▶ GIVEN RECORDS:
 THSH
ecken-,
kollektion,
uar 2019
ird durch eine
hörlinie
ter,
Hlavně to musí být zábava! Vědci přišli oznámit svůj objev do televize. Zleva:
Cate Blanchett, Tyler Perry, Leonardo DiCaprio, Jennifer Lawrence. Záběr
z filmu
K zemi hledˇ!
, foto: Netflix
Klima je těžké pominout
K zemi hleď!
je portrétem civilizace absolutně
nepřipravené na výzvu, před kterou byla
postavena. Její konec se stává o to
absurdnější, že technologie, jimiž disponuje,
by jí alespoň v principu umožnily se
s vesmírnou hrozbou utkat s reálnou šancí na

...

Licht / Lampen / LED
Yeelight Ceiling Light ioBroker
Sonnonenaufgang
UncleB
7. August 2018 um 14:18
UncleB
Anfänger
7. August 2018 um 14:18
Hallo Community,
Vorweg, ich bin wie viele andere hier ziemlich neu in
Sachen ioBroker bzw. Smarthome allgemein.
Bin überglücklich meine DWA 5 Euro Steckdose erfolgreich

--

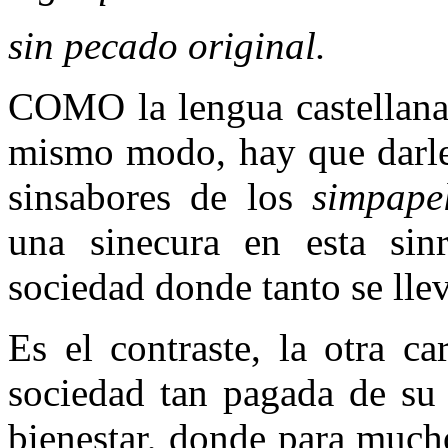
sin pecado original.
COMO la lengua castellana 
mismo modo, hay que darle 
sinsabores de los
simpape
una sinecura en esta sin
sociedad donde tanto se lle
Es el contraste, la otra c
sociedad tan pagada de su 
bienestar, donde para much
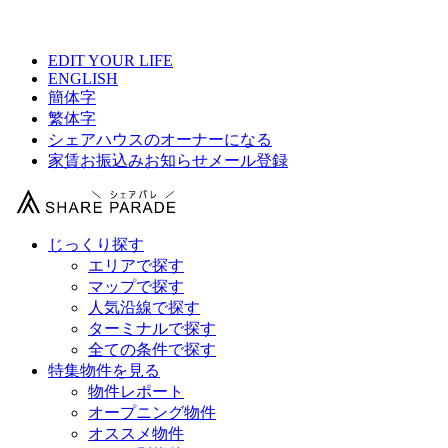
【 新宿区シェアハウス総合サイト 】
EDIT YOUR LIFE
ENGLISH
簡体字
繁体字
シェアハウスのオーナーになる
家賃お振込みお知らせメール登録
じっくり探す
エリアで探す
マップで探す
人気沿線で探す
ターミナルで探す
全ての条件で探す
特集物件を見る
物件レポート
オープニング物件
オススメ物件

▶ TASK TO COMPLETE:
List every line that contains the word "donde".

▶ RESPONSE:
sociedad donde tanto se lle
bienestar, donde para much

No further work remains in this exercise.